Of the largest 100 cities or regions in Canada, the 10 safest are in Quebec and Ontario, Canada’s two most populous provinces. The Ontario city with the highest crime score is Belleville, population 51,000 and ranked 15th worst (cities in B.C., Alberta, Saskatchewan and Manitoba flesh out all the positions above it). The first Quebec city to show up is Montreal, ranked 24th, despite the fact it’s the third biggest city in Canada. Toronto is a sleepy 57th, while Peel, York and Halton regions—Toronto’s populous, sprawling suburban ring—have among the lowest crime scores in the country. So what gives?

Criminologists are divided on the question of why Central Canada sees the least amount of crime—and in particular violent crime—and why police-reported crime rates climb as you head west. One popular theory focuses on where crimes are more likely to be reported—for example, that western Canadians “have a tendency to be more law-and-order, and so therefore report more crimes,” as Mount Royal University criminologist Doug King puts it.
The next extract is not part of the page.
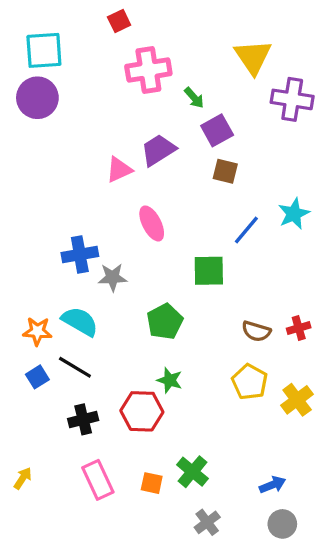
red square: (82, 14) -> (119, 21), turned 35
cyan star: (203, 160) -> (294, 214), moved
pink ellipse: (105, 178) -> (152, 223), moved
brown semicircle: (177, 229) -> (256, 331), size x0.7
King, based in Calgary, doesn’t actually buy into that theory—he thinks the West’s demographics and tightly packed but isolated cities can tell the whole story. But Irvin Waller, a criminologist at the University of Ottawa, points out that reporting levels in Ontario and Quebec have been dropping for years. According to the Canadian Centre for Justice Statistics figures for 2004, the most recent published data available, just 30 per cent of all victimization incidents get reported to police in Ontario, the lowest in Canada (Waller says victims of sexual assault are the least likely to contact police). And most victims who report crimes do so not because they think police can help, but as part of an insurance claim.
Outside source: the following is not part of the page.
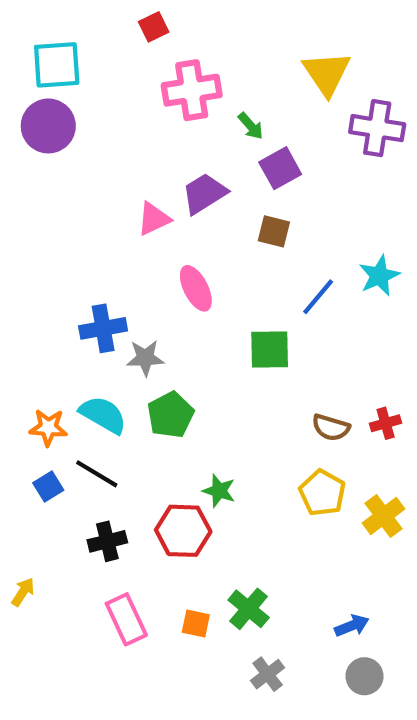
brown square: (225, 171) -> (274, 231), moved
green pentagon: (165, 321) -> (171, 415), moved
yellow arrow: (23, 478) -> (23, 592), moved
So maybe Ontario isn’t all that safe after all. Quebec, however, has the highest reporting in Canada, at 40 per cent. Waller speculates the difference has much to do with the victim services programs available in Quebec and largely absent in Ontario, where, he says, compensation amounts are smaller, there are fewer applicants, and “we have a bill of rights for victims that is worth absolutely nothing.”

[. . .]

Yet even if Ontarians reported more crime, that wouldn’t erase the gap between Central Canada and the West. Why? Tanya Trussler, a sociologist at Mount Royal University, says that Quebec and Ontario are more broadly middle class than the West, where a wider income gap helps fuel crime. Still, if experts believe Ontario only seems safer, its eastern neighbour actually boasts many of the safest communities in Canada. It has an older, more law-abiding citizenry, and receives fewer migrants than, say, Alberta, which contributes to a more commonly held view of what’s socially acceptable.


Laissez-faire doesn't work, not in this domain, at least.